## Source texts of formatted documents

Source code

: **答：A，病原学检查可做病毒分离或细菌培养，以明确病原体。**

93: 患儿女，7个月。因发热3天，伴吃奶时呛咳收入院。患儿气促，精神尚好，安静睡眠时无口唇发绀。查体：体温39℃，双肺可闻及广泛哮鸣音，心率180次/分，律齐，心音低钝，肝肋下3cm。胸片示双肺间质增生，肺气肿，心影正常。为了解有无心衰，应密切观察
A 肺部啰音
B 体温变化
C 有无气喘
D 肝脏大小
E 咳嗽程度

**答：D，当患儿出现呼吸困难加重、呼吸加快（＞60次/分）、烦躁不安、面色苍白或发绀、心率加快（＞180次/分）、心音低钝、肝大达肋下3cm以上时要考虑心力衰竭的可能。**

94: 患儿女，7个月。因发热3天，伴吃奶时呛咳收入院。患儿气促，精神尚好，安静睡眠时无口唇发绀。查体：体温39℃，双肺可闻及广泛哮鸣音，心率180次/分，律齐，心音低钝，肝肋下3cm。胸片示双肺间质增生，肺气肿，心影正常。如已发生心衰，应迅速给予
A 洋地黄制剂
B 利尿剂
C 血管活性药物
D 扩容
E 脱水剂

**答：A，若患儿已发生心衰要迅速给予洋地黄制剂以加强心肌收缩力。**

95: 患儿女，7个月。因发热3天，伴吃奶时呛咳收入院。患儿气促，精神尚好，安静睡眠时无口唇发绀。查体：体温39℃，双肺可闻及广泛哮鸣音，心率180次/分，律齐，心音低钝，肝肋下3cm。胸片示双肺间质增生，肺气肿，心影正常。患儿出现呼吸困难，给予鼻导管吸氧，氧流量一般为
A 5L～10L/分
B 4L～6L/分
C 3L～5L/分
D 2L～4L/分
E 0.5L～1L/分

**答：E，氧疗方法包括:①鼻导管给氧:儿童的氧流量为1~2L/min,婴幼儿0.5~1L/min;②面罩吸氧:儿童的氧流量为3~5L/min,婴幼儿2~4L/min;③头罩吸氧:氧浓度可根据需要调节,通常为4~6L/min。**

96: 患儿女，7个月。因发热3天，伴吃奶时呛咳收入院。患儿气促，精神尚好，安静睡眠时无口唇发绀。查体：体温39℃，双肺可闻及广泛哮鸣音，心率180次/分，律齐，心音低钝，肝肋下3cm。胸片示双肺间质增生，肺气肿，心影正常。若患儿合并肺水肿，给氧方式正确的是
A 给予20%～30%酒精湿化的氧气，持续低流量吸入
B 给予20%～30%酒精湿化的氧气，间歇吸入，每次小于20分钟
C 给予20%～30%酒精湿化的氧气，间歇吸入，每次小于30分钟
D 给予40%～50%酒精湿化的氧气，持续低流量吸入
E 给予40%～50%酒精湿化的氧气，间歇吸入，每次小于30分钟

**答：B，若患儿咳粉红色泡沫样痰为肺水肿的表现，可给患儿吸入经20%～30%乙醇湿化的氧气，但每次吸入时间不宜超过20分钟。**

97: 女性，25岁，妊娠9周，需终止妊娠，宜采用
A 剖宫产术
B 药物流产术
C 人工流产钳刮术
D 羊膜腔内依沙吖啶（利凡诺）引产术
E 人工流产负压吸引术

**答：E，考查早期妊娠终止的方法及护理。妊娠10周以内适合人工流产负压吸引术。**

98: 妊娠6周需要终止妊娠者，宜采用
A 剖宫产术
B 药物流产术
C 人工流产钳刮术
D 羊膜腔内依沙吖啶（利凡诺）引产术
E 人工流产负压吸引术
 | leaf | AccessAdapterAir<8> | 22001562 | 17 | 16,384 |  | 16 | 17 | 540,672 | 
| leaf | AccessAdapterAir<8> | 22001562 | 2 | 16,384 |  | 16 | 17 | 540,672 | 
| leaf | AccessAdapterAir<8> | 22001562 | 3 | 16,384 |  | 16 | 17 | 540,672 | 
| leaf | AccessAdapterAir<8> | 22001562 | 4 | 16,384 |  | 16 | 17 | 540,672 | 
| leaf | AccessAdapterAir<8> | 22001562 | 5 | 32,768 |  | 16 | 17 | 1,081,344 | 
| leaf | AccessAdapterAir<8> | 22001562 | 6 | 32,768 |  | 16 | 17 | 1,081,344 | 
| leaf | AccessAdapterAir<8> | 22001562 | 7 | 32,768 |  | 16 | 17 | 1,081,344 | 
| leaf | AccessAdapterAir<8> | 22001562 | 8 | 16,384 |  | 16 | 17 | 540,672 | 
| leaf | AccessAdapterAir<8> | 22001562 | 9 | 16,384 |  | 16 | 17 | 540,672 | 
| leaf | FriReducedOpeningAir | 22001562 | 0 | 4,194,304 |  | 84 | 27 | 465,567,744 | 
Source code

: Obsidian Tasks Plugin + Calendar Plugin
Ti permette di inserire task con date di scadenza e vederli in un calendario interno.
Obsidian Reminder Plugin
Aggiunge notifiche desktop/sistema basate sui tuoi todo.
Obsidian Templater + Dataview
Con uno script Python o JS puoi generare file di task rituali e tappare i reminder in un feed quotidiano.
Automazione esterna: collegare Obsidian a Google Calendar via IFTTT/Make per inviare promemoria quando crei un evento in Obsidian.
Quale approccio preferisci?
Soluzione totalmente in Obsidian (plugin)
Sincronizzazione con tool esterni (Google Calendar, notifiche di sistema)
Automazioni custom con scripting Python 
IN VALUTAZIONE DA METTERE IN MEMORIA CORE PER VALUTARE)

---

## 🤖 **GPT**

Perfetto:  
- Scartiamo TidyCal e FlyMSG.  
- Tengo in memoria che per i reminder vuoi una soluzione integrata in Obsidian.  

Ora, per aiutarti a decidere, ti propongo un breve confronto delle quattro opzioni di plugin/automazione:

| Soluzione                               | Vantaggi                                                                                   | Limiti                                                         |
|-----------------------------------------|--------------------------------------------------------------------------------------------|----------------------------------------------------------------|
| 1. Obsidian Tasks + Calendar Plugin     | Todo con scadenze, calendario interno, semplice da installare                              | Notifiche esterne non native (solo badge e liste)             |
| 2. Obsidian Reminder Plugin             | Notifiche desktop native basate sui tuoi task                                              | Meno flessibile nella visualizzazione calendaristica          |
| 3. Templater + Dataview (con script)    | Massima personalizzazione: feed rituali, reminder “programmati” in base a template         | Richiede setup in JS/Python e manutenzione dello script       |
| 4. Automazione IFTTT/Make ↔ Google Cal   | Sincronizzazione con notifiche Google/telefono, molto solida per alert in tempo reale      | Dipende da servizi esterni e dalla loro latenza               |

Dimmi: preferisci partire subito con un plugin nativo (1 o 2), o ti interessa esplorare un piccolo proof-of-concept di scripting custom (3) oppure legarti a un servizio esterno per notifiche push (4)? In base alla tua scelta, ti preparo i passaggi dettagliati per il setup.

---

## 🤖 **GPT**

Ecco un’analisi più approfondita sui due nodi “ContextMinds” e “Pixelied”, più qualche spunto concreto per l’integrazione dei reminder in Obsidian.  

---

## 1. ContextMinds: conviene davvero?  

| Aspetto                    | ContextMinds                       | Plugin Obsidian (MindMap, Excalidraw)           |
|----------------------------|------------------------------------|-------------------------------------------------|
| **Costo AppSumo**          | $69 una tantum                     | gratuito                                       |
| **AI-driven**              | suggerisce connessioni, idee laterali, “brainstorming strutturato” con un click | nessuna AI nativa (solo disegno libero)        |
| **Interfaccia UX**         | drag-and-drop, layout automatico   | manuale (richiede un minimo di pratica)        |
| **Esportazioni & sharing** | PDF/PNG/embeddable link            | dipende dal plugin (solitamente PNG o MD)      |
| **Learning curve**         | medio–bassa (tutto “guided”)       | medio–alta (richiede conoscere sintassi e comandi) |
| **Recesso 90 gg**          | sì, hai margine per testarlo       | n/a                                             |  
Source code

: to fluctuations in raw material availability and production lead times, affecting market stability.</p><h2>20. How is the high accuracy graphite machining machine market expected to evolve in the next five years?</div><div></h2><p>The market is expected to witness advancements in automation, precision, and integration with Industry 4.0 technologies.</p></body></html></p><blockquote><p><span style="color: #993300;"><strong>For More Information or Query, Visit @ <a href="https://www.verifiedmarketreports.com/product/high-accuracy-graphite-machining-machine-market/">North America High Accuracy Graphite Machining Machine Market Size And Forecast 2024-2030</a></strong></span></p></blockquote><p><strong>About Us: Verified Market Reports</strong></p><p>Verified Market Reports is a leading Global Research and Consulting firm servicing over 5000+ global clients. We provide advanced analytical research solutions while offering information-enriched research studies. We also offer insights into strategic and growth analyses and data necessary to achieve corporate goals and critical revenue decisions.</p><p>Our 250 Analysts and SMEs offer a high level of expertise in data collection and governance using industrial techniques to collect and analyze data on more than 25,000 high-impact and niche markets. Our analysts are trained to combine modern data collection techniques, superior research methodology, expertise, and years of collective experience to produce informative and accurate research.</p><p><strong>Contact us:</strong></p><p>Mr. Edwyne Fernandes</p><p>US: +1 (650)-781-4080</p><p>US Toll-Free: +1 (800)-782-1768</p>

## What to do
Edit the lines from the one that has "Ecco un’analisi più" through the one that has "## 1. ContextMinds: conviene davvero?" by replacing "approfondita" with "dettagliata", changing nothing else. Return only those lines.

## Exercise result
Ecco un’analisi più dettagliata sui due nodi “ContextMinds” e “Pixelied”, più qualche spunto concreto per l’integrazione dei reminder in Obsidian.  

---

## 1. ContextMinds: conviene davvero?  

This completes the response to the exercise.